Cavalaria feudal: a desconstrução de um heroísmo romanceado

Por Gabriel de Lima

Capital para a origem da literatura moderna, o romance parodístico O engenhoso fidalgo D. Quixote de La Mancha, concebido pelo castelhano Miguel de Cervantes em 1605, narra as desventuras e ilusões de um humilde fidalgo metido a cavaleiro andante. Um dos episódios mais emblemáticos que discursam sobre essa instituição social em declínio, a Cavalaria, encontra-se no capítulo intitulado “Del donoso y grande escrutino que el cura y el barbero hicieron en la libreria de nuestro ingenioso hidalgo”, no qual os dois referidos personagens promovem um certo julgamento moral e literário dos livros ali presentes. Na palavra do padre, figura simbólica que lidera esse processo inquisitório, a dissociação entre o disparate e a verdade seria fundamental à consagração de obras ditas “cortesãs e claras”, textos ficcionais esses que espetacularizam e fomentam um embelezamento irreal de um período histórico sangrento e vingativo da Europa Medieval.

Ainda hoje, grande parte das concepções que se têm sobre a instituição cavaleiresca resvala nessa literatura secular e cortesã descolada da realidade histórica. Segundo Dominique Barthélemy, historiador e docente da Universidade de Sorbonne, a invenção dessa narrativa remonta à “França do século XII”, sendo que lemas como justiça e nobreza de costumes passam, então, a ser atribuídos aos integrantes dessa entidade posteriormente performática. Nesse sentido, a Editora da Unicamp publicou Cavalaria: da Germânia antiga à França do século XII, uma obra documental elaborada pelo pesquisador francês Dominique Barthélemy, que integra a Coleção Estudos Medievais. Ao revisitar a Era Feudal, o autor pretende recuperar os sentidos originais que cercavam a figura do guerreiro montado em um cavalo, distanciando-se, por conseguinte, das idealizações cristãs.

O livro começa com um questionamento central que medeia todo o estudo proposto: “O que define a Cavalaria?”. Deixando de lado toda a roupagem produzida pela Igreja e pelos romancistas, qual o substrato histórico e social que delineia essa seita guerreira e vassálica? Com o apoio do Ministério francês das Relações Exteriores e Europeias, Dominique proporciona um choque de realidade a seus leitores, sobretudo quando demonstra, ancorado em uma extensa bibliografia, as idiossincrasias surgidas com a “mutação Cavaleiresca” nos anos 1000, que deu início à decadência dos ideais cavaleirescos e, conjuntamente, do sistema feudalista.

DADOS FORNECIDOS:
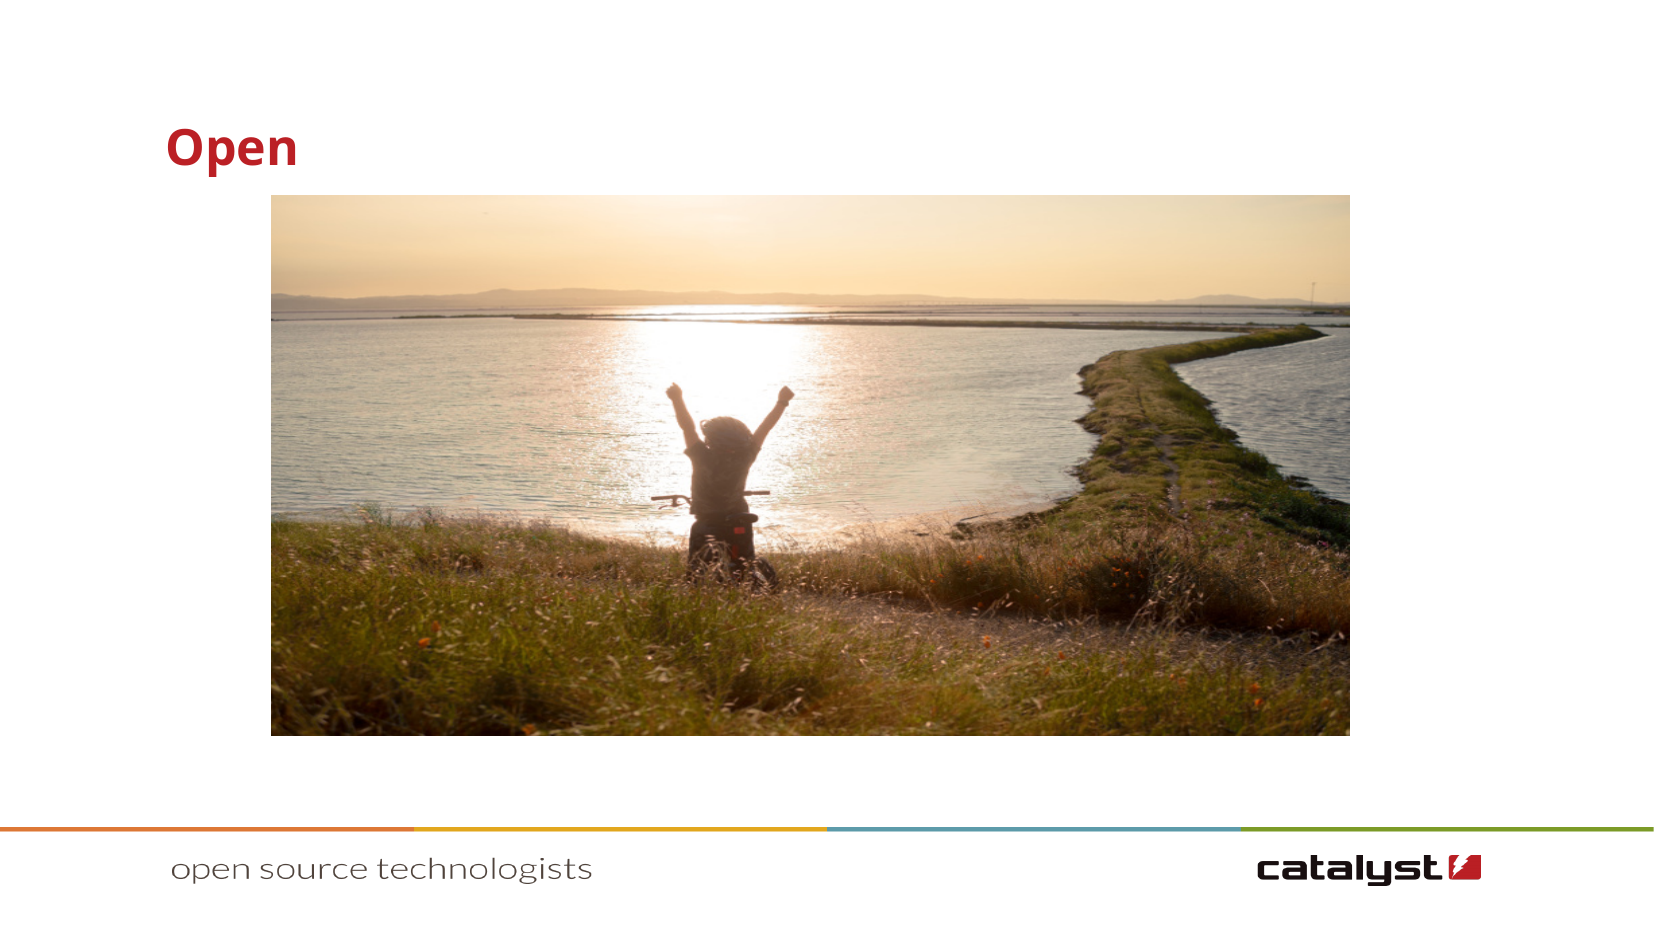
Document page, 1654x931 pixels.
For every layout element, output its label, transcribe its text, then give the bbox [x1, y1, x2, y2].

picture [271, 195, 1350, 736]
title Open [165, 68, 1489, 224]
picture [0, 827, 1654, 886]
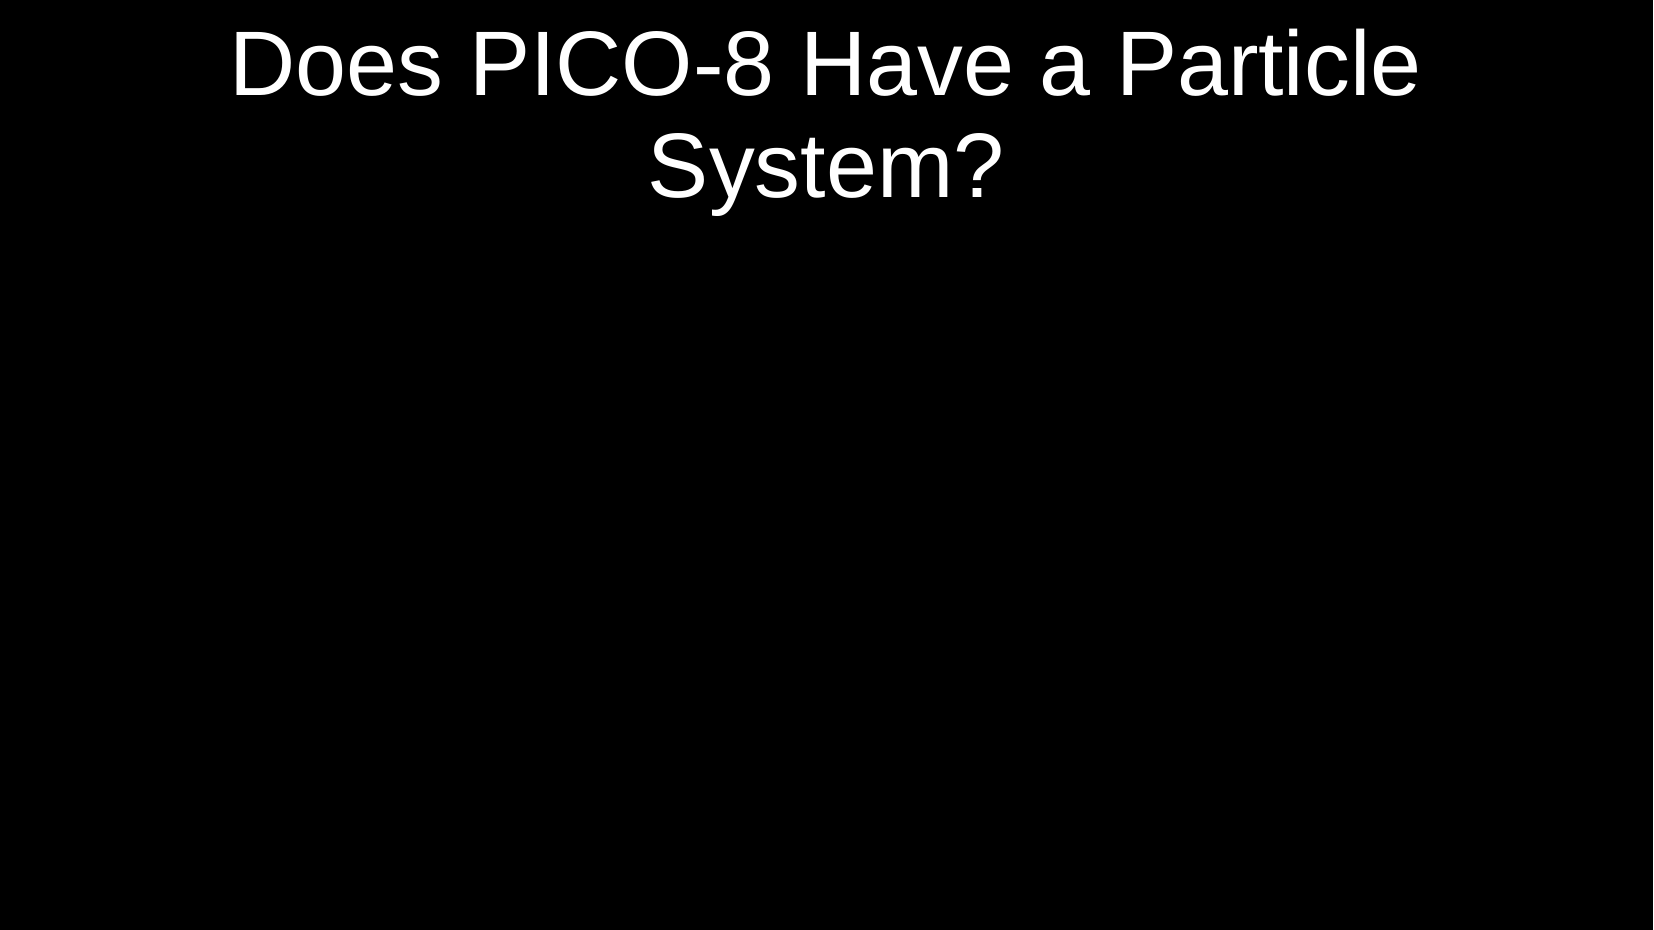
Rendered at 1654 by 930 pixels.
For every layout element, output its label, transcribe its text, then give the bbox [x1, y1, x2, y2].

title Does PICO-8 Have a Particle System? [82, 12, 1571, 218]
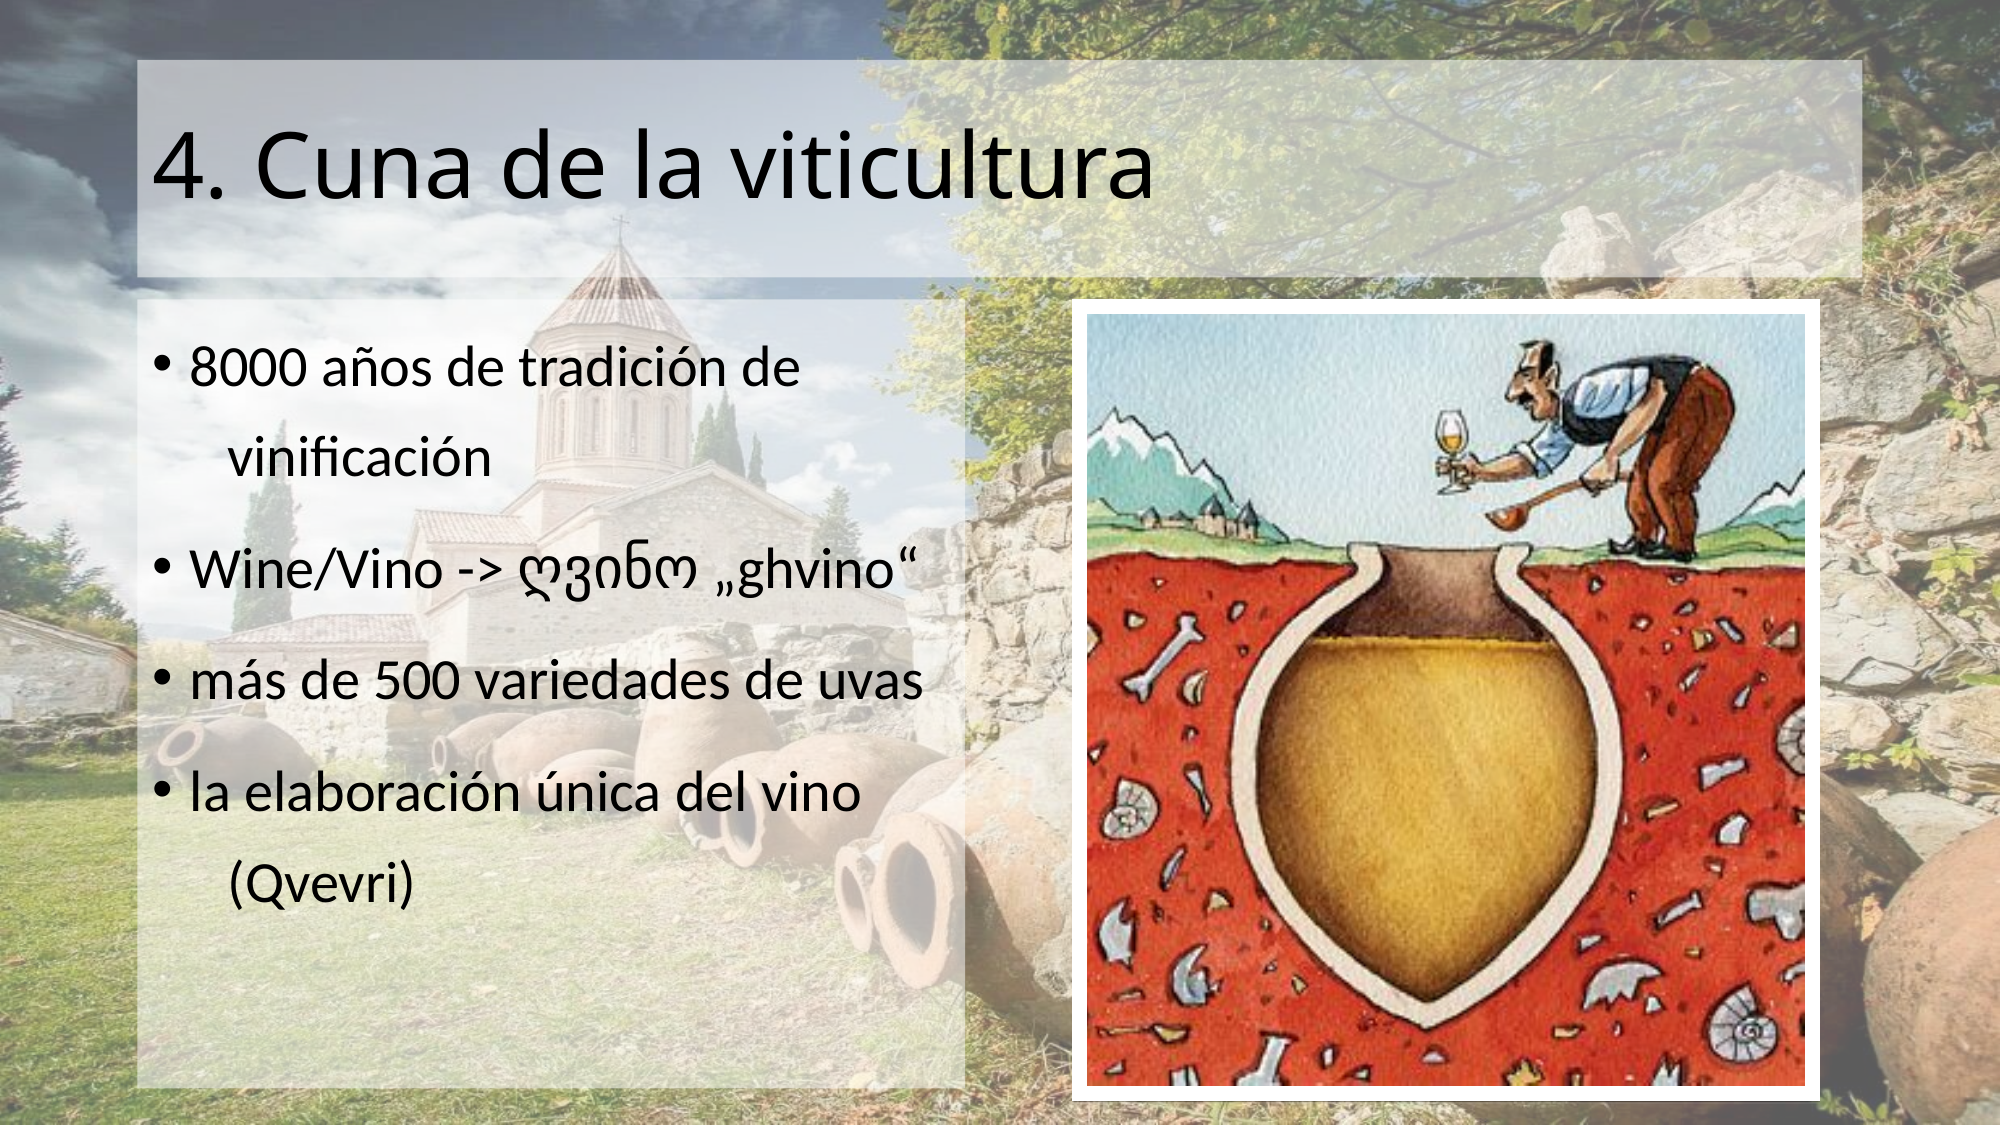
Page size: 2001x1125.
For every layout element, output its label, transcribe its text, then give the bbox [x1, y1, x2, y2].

picture [1086, 313, 1805, 1086]
title 4. Cuna de la viticultura [137, 59, 1863, 278]
list 8000 años de tradición de vinificación Wine/Vino -> ღვინო „ghvino“ más de 500 variedades de uvas la elaboración única del vino (Qvevri) [137, 299, 966, 1089]
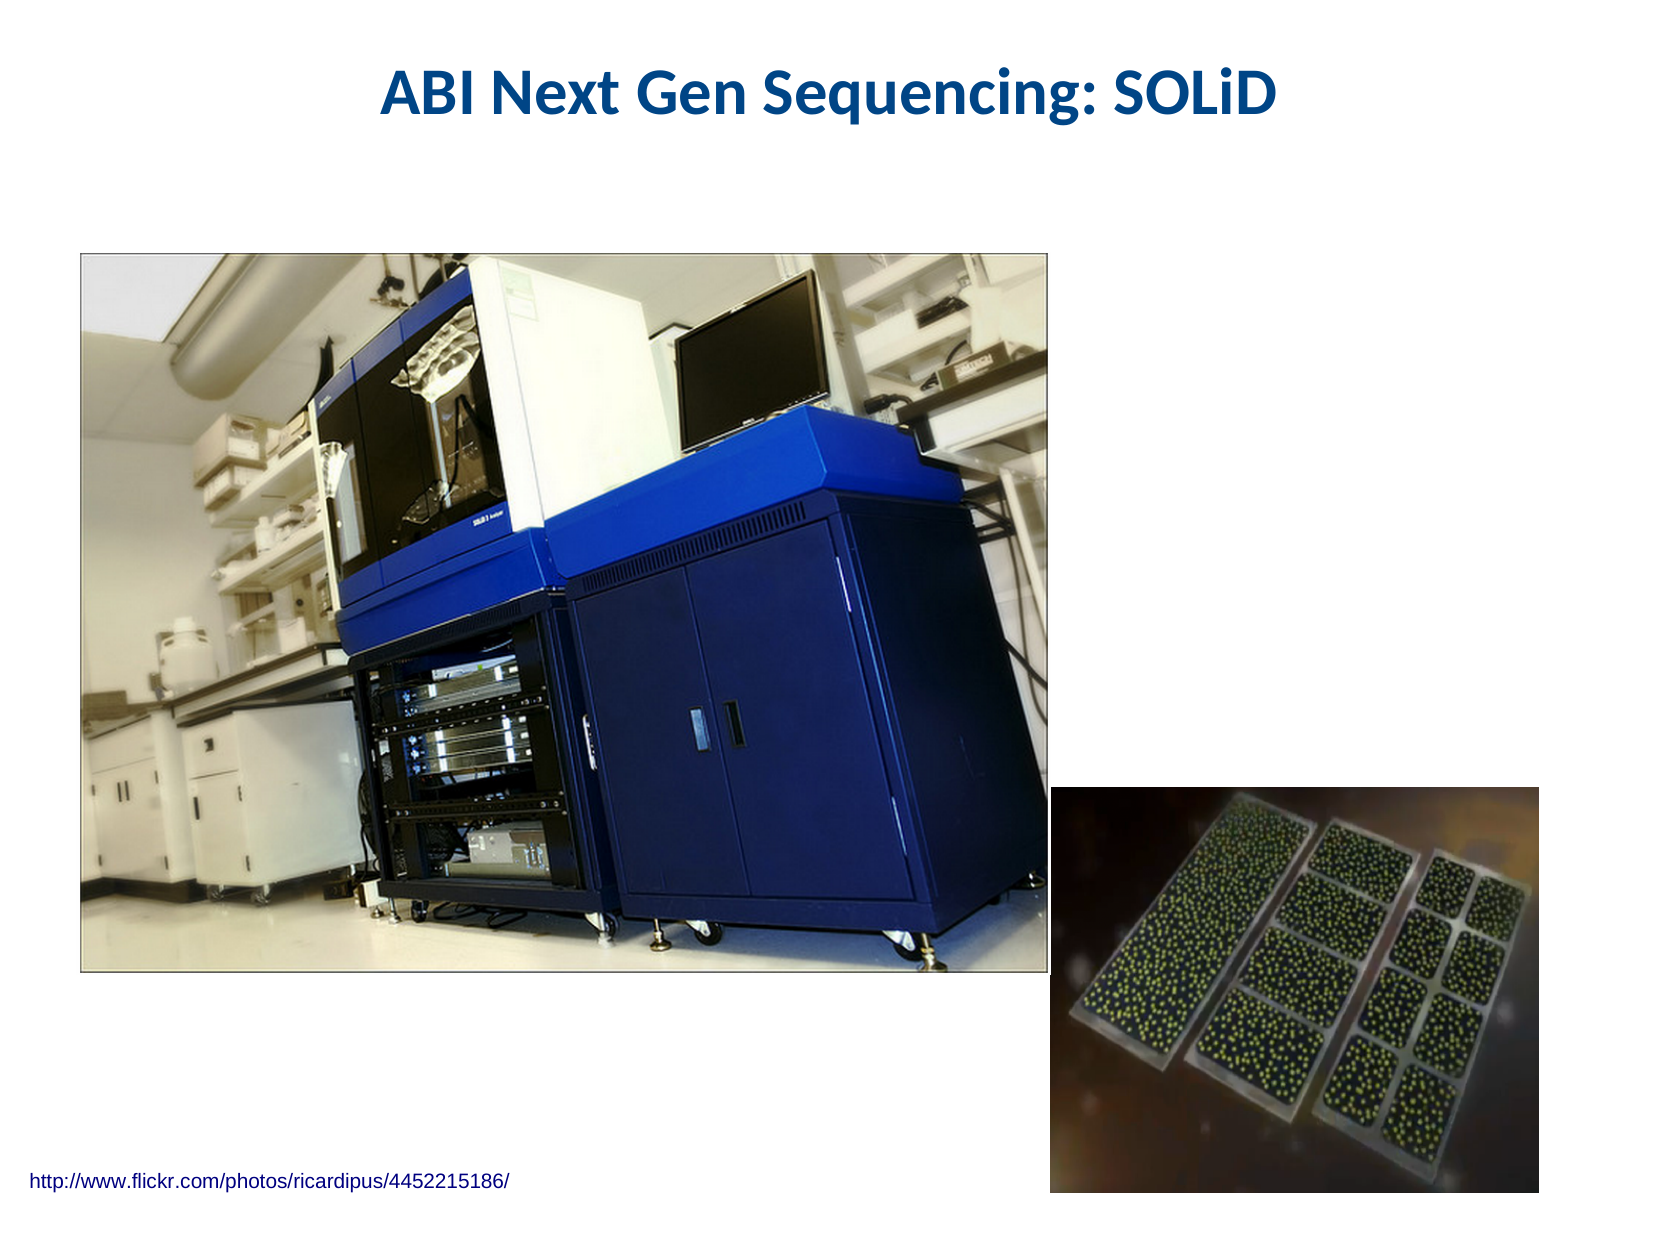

TAREFA PROPOSTA: Escreva a continuação do texto sobre a cavalaria feudal, começando logo após a última frase apresentada. Os itens não têm nenhum papel nesta atividade.

RESPOSTA DA TAREFA:
Para essa restauração histórica, são ressaltados os mecanismos particulares que regem, antes do século XII, a Cavalaria e a sua dinâmica com as diversas sociedades europeias. Detentores de uma maior autonomia, os combatentes cavalarianos estavam, na perspectiva do autor francês, alicerçados na importância concedida, pela população pós-romana, ao ato de guerrear, ainda mais quando se tem um continente instável geopoliticamente. Retornando à “Germânia” antiga, Dominique Barthélemy afasta as narrativas estigmatizantes da presença de uma cultura bárbara na Europa Setentrional, mostrando, de forma inversa, a incidência de um caráter violento sobre quase todas as atitudes cavaleirescas, nas quais “o ideal de fidelidade vassálica [é] temperado pela honra vingativa”, até mesmo entre os pares.

A obra conta com um prefácio redigido pela tradutora e historiadora Néri de Barros Almeida e é composta por sete capítulos que compreendem a transição gradual dos valores cavaleirescos – de uma extremada violência para uma cristianização moralizante –, do espaço analisado – “da Germânia antiga à França do século XII” – e da configuração social da civilização europeia medieval. Além disso, são fornecidos alguns textos adicionais que auxiliam o entendimento desse período histórico, como “Referências genealógicas simplificadas”, “Lista cronológica das batalhas mencionadas” e “Índice de autores ou obras antigas e medievais (citações e comentários)”.

Traduzido em conjunto por Néri de Barros Almeida e Carolina Gual da Silva, ambas doutoras em História pela Universidade Estadual de Campinas (Unicamp), o texto possui múltiplos direcionamentos – seja a divulgação científica, seja servir como material didático. Ex-membro da Académie des Inscriptions et Belles-Lettres, Dominique Barthélemy ministra aulas de história medieval há mais de três decênios. É importante salientar que, dando destaque à ficcionalização controversial sobre a Cavalaria, em especial, após os anos 1200, o pesquisador francês não descarta, de forma alguma, a importância da literatura realizada nesse espaço temporal para a consumação de uma “mutação Cavaleiresca”.

As bases teóricas e de documentação utilizadas pelo autor expõem certas contradições e ambiguidades, que evidenciam a subjetividade e a artificialidade do significado por trás da palavra “Cavalaria”, possibilitando, a partir disso, a desconstrução da ideia fantasiosa de “um habitus Cavaleiresco” solene, enobrecedor e heroico. A distinção social em uma civilização feudal estratificada – realeza, nobreza, clero e servos – era o que verdadeiramente imperava nessa instituição guerreira, dado que esses combatentes, ao serem defensores das propriedades feudais, possuíam uma enorme notoriedade em suas comunidades, como é bem relatado em Cavalaria: da Germânia antiga à França do século XII.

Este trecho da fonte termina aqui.